[Extracted information]
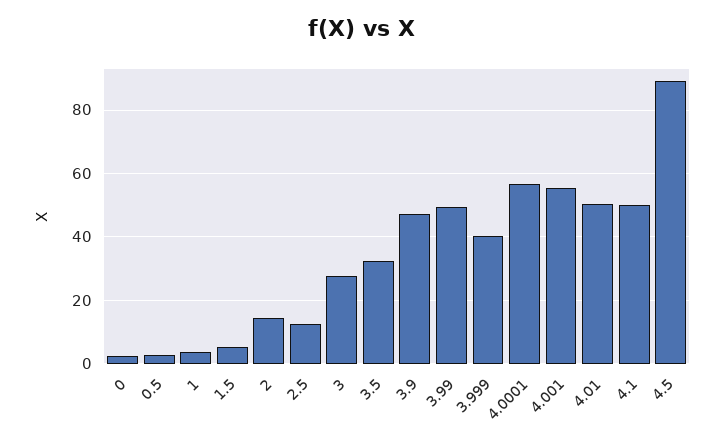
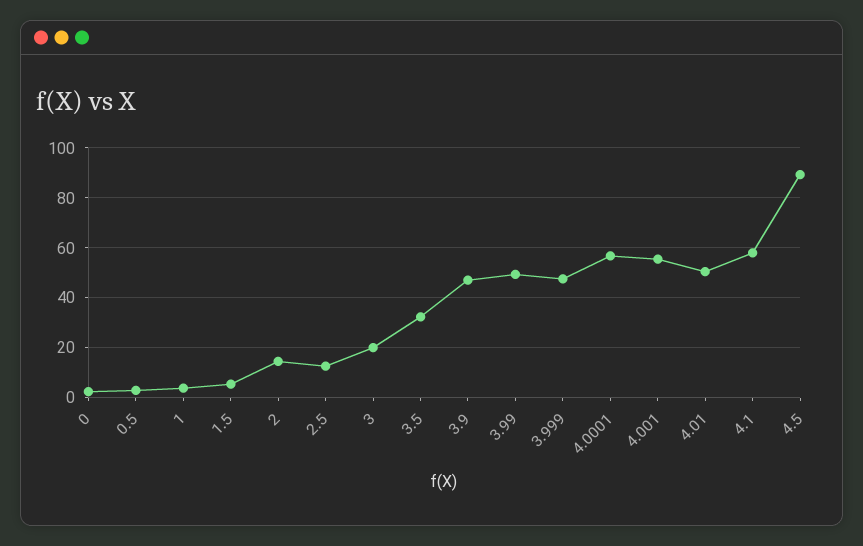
  {
    "0": 2,
    "0.5": 2,
    "1": 4,
    "1.5": 6,
    "2": 14,
    "2.5": 12,
-   "3": 28,
+   "3": 20,
    "3.5": 32,
    "3.9": 48,
    "3.99": 50,
-   "3.999": 40,
+   "3.999": 47.5,
    "4.0001": 56,
    "4.001": 56,
    "4.01": 50,
-   "4.1": 50,
+   "4.1": 57.5,
    "4.5": 90
  }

[Directions for this task]
From the first line to the last, copy the records exactly and skip the pictures.

[Result of the task]
  {
    "0": 2,
    "0.5": 2,
    "1": 4,
    "1.5": 6,
    "2": 14,
    "2.5": 12,
-   "3": 28,
+   "3": 20,
    "3.5": 32,
    "3.9": 48,
    "3.99": 50,
-   "3.999": 40,
+   "3.999": 47.5,
    "4.0001": 56,
    "4.001": 56,
    "4.01": 50,
-   "4.1": 50,
+   "4.1": 57.5,
    "4.5": 90
  }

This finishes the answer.